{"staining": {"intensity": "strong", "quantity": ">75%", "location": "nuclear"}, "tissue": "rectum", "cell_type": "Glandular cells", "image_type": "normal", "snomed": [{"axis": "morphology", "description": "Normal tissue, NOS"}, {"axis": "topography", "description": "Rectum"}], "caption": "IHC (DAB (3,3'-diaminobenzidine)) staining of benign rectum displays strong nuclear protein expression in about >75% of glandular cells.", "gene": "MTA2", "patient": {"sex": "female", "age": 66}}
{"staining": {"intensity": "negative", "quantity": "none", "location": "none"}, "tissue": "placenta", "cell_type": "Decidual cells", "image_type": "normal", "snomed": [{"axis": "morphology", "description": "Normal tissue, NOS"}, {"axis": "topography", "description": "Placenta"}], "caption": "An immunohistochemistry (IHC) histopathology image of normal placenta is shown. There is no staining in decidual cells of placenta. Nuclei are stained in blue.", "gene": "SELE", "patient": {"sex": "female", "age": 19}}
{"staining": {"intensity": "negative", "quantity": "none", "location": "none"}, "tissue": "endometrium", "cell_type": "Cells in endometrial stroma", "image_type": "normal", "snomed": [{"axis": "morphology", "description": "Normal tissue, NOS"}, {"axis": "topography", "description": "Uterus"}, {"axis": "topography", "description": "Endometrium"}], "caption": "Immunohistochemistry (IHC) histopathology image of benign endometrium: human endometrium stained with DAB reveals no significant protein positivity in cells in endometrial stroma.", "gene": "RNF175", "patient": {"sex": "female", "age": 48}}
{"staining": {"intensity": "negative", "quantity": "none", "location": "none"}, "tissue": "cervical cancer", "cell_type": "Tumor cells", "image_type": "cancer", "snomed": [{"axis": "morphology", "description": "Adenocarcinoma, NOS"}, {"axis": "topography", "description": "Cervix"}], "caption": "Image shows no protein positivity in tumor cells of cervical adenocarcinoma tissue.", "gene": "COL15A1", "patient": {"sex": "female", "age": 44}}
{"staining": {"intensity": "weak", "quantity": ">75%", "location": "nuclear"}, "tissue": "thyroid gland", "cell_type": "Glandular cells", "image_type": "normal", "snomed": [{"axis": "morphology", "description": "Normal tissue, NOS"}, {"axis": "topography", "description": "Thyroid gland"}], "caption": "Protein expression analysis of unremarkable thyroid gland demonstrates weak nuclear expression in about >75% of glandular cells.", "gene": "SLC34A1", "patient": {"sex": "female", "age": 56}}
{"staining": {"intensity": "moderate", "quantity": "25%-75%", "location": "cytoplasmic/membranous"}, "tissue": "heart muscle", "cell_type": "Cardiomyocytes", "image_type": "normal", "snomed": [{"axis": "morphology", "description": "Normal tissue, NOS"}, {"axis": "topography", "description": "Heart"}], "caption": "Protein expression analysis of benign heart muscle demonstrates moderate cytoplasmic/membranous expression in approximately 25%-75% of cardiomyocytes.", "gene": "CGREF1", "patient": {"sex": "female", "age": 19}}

* **ACTION ITEM**
Word for word, repeat the lines that begin at the one with "analysis of unremarkable" and continue to the end of the listing above.

* **OUTPUT OF THE EXERCISE**
{"staining": {"intensity": "weak", "quantity": ">75%", "location": "nuclear"}, "tissue": "thyroid gland", "cell_type": "Glandular cells", "image_type": "normal", "snomed": [{"axis": "morphology", "description": "Normal tissue, NOS"}, {"axis": "topography", "description": "Thyroid gland"}], "caption": "Protein expression analysis of unremarkable thyroid gland demonstrates weak nuclear expression in about >75% of glandular cells.", "gene": "SLC34A1", "patient": {"sex": "female", "age": 56}}
{"staining": {"intensity": "moderate", "quantity": "25%-75%", "location": "cytoplasmic/membranous"}, "tissue": "heart muscle", "cell_type": "Cardiomyocytes", "image_type": "normal", "snomed": [{"axis": "morphology", "description": "Normal tissue, NOS"}, {"axis": "topography", "description": "Heart"}], "caption": "Protein expression analysis of benign heart muscle demonstrates moderate cytoplasmic/membranous expression in approximately 25%-75% of cardiomyocytes.", "gene": "CGREF1", "patient": {"sex": "female", "age": 19}}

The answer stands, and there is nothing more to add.